Existe-t-il des disparités d’un territoire à l’autre ?
Les disparités territoriales peuvent exister concernant les niveaux de dépendance, les offres de service, notamment médicales. Dans cette situation complexe, les départements ajustent au mieux leurs dispositifs pour garantir l’égal accès au droit et à l’accompagnement des aînés, dans un contexte où la très grande majorité des personnes âgées privilégient le maintien à domicile.
Comment travaillent-ils avec les partenaires publics et privés ?
Des partenariats sont toujours possibles. Charge aux Départements de veiller à garantir une qualité de service sur l’ensemble du territoire et accessible à tous.
Quelles sont vos prochaines échéances ?
J’ai demandé au ministre des Solidarités, de l’Autonomie et des Personnes handicapées Jean-Christophe Combe, que les départements soient désormais associés à toutes les décisions qui les concernent, notamment sur les politiques d’autonomie. Je vais même plus loin : il faut faire du département le pilote d’un grand service public de l’autonomie, avec une responsabilité pleine et entière sur la question. Face aux enjeux du vieillissement, il manque un chef de filât qui puisse apporter une réponse à 360°, en mettant autour de la table tous les professionnels concernés.
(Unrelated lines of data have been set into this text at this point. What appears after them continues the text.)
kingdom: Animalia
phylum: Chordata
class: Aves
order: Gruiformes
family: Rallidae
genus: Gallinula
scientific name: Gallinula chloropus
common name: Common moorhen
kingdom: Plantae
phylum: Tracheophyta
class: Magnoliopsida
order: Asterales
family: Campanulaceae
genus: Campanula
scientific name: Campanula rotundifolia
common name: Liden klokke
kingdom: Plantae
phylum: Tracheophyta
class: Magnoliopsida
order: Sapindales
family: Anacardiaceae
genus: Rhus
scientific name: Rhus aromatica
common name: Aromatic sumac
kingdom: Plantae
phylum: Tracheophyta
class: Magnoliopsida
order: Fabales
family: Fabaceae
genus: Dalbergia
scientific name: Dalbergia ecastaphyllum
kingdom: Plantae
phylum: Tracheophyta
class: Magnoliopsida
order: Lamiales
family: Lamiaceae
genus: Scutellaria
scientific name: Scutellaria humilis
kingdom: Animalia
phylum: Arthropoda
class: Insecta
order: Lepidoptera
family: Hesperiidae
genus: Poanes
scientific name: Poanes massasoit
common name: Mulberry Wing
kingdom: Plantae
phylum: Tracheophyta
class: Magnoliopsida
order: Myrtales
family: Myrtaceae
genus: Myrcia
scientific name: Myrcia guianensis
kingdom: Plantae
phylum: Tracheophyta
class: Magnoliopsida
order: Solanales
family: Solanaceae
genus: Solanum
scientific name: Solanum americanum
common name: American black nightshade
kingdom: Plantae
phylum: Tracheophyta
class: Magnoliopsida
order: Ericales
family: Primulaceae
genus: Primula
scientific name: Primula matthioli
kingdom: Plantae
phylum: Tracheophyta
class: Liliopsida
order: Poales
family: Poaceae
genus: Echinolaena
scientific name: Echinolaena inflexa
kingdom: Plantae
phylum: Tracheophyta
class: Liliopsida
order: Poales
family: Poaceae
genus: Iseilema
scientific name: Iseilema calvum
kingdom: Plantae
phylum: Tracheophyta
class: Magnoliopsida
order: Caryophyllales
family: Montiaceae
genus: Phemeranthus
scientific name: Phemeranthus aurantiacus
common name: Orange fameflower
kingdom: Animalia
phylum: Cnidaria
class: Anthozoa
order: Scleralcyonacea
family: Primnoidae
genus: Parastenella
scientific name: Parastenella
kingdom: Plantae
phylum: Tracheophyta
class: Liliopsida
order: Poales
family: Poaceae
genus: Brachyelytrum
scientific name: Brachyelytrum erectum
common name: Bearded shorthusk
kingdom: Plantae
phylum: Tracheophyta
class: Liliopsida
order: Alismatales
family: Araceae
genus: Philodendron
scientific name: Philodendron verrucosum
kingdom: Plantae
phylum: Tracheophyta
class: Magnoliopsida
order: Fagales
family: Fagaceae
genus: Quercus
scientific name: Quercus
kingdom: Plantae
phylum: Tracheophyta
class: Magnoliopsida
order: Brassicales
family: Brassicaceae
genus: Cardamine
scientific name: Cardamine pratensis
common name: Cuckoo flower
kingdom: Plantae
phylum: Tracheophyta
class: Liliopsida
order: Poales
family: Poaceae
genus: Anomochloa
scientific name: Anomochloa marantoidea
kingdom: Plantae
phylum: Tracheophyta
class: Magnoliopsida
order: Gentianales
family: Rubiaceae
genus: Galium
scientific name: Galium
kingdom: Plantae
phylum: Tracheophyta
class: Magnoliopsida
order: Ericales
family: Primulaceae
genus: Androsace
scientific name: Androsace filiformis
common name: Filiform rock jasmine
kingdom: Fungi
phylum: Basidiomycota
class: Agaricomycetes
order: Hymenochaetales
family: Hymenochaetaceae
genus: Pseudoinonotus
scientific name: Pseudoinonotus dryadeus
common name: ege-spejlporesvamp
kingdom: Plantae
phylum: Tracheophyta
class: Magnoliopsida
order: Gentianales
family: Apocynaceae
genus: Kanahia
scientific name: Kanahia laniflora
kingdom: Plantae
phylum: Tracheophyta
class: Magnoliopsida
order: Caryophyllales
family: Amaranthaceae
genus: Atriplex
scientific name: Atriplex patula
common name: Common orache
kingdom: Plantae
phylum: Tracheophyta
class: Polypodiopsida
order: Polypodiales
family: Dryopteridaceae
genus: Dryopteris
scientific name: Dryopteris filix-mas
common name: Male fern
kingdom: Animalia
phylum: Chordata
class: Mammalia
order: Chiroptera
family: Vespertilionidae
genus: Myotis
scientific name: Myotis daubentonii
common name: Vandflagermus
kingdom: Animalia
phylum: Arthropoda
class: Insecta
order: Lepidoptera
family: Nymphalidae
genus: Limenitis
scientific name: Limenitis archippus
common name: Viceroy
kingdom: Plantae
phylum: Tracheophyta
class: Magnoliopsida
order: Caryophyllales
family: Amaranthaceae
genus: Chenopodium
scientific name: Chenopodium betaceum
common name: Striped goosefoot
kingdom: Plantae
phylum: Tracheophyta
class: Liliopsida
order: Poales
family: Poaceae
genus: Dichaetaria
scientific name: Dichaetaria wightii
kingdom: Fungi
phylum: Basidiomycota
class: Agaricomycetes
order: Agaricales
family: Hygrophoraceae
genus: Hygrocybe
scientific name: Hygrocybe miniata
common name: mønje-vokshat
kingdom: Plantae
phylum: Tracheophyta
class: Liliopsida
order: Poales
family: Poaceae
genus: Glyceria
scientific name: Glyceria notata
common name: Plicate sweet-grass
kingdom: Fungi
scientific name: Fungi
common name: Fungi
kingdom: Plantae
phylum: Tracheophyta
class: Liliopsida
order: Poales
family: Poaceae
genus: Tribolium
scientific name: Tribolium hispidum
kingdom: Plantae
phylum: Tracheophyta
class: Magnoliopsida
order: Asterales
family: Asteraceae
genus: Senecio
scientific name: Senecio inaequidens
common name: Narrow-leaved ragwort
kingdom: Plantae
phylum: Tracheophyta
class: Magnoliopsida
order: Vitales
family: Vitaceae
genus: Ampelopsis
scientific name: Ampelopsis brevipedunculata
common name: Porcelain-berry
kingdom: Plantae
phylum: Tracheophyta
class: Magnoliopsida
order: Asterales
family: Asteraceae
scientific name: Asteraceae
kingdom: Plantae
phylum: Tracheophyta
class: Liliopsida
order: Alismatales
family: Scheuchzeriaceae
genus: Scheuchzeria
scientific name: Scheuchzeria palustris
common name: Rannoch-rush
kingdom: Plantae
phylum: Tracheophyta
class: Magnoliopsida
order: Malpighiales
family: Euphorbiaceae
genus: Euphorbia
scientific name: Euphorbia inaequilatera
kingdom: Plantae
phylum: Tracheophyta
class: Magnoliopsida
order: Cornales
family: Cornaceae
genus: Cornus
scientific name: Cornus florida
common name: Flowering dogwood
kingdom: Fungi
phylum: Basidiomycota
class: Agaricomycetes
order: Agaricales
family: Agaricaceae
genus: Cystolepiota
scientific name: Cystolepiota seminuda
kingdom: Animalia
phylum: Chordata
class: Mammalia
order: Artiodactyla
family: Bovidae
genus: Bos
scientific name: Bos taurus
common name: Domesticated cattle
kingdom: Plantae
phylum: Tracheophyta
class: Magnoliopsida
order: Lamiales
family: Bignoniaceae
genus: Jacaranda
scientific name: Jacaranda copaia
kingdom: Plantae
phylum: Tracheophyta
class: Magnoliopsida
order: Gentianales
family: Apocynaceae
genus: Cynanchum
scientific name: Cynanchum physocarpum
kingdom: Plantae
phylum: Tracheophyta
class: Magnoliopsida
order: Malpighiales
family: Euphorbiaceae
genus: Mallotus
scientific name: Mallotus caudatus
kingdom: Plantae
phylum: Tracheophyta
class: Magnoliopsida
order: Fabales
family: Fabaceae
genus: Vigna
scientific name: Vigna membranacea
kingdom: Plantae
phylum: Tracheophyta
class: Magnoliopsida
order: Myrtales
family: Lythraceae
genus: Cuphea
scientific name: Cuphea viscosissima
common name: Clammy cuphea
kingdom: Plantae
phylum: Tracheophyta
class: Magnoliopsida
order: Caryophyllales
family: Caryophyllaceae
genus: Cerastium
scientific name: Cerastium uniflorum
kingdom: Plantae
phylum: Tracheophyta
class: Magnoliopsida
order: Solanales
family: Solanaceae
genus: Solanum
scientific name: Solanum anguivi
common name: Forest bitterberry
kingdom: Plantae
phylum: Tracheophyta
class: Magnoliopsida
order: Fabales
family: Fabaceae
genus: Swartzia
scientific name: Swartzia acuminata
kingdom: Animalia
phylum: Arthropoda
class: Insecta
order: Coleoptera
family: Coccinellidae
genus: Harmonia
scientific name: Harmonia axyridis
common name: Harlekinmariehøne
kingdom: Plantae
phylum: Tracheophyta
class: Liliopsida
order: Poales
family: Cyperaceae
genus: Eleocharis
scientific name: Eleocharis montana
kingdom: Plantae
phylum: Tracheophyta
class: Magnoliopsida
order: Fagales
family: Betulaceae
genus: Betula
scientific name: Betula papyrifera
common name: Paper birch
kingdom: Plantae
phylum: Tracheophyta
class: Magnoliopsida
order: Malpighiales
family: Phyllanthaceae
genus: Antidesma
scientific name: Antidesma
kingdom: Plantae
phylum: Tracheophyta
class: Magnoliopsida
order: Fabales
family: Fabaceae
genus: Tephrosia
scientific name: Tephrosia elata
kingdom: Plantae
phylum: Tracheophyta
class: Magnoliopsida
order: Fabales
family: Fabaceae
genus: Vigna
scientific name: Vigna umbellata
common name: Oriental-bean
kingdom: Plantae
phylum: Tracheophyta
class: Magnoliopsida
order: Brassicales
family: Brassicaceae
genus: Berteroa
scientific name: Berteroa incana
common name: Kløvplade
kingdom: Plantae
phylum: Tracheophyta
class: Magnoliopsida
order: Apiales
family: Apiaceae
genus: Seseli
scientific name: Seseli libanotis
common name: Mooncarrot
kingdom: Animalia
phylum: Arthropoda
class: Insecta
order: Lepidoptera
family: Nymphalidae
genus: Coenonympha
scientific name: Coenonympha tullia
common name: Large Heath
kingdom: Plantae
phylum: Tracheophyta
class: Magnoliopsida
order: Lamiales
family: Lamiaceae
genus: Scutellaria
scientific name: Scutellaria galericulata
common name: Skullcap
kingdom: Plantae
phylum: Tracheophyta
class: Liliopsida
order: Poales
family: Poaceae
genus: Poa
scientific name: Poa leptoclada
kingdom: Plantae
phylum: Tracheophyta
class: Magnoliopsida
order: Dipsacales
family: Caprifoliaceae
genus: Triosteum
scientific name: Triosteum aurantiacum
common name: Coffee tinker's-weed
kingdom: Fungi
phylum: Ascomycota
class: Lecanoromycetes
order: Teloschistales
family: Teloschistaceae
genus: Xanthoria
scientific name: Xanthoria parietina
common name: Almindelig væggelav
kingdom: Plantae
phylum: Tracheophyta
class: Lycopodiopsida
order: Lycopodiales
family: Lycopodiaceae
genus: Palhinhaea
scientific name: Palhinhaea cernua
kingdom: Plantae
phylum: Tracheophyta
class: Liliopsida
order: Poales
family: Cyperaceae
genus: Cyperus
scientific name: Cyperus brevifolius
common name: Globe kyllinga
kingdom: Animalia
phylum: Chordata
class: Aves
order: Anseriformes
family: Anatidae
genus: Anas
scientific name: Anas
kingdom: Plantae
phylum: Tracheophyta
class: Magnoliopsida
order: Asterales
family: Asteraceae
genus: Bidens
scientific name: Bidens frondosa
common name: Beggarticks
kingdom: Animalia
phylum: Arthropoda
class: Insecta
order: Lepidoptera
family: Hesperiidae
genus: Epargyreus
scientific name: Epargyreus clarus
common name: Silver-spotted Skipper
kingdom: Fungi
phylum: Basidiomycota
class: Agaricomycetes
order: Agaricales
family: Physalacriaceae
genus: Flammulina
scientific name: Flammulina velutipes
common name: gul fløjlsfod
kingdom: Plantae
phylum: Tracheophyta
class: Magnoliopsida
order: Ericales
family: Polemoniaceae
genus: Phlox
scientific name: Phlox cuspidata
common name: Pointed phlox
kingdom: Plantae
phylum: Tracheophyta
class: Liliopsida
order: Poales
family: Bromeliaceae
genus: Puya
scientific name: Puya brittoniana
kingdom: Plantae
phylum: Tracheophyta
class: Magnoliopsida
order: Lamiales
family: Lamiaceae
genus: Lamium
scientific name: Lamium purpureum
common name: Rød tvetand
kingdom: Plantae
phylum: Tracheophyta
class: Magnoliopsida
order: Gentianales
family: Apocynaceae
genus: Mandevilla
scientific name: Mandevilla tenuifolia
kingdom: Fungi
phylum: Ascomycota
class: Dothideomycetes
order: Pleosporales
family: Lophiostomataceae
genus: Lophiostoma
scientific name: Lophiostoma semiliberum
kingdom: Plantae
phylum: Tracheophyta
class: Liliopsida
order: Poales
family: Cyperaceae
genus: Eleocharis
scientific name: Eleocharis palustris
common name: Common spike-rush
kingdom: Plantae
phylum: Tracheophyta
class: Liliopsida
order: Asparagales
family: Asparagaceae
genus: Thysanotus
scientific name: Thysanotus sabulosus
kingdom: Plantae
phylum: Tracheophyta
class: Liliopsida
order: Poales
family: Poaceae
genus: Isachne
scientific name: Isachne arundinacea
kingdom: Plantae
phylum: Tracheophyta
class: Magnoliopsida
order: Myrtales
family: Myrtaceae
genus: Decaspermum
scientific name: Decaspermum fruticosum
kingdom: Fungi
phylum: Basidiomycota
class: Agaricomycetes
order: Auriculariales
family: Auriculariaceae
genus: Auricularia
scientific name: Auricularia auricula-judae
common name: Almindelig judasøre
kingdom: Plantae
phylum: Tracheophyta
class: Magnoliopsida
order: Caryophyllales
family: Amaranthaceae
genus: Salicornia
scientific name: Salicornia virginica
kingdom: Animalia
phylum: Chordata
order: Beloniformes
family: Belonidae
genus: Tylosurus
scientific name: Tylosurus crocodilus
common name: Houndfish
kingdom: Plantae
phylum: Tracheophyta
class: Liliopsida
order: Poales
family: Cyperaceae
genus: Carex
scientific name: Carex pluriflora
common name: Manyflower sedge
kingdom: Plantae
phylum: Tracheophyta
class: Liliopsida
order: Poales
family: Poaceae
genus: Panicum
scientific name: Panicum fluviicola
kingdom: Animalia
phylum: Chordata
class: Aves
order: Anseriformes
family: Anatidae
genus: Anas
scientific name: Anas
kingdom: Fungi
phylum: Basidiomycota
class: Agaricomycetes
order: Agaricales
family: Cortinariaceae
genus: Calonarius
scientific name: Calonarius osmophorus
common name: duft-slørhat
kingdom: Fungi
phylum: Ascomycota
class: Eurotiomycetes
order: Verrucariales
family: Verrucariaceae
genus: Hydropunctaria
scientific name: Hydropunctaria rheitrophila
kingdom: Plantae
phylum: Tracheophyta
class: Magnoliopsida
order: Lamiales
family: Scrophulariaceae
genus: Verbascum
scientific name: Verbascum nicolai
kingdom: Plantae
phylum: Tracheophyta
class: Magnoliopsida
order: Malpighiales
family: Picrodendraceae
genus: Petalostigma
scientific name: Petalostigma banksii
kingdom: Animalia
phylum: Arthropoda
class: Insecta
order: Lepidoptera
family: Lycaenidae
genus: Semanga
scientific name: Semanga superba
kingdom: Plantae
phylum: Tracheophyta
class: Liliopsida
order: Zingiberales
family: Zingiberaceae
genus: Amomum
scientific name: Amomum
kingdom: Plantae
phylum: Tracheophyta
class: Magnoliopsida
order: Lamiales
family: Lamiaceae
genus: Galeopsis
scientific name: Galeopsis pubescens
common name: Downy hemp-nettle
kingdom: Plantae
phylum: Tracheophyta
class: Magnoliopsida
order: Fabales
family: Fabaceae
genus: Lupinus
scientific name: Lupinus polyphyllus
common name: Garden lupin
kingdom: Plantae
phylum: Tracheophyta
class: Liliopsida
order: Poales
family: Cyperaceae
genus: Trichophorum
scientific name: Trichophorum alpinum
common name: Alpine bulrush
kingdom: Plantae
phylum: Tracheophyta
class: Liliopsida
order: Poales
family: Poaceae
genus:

Par exemple, les départements fixent le prix de journée en établissements, certains financent aussi l’investissement, mais ils n’ont aucun pouvoir d’injonction ni de nomination sur les directeurs d’EHPAD ! Pendant la pandémie, des établissements ne nous donnaient même pas le nombre de décès dans leurs structures…
D’autre part, la question du financement est centrale. Les dépenses des Départements en faveur des personnes âgées dépendantes progressent rapidement, mais les ressources versées aux Départements pour compenser cette charge ne suivent pas cette progression… C’est pour cela qu’un comité des financeurs s’est réuni le mois d’octobre, pour assurer un suivi des engagements de la loi de finances, et que les départements ont mené une réflexion de long terme sur le sujet.
Enfin, dans le cadre du travail que nous menons avec la Première Ministre – « l’Agenda territorial » – quatre axes ont été inscrits sur le sujet de la dépendance : investir dans la prévention de la perte d’autonomie ; simplifier les parcours et mieux coordonner les acteurs ; permettre le plus possible le maintien à domicile ; améliorer la qualité de la prise en charge et les contrôles des établissements.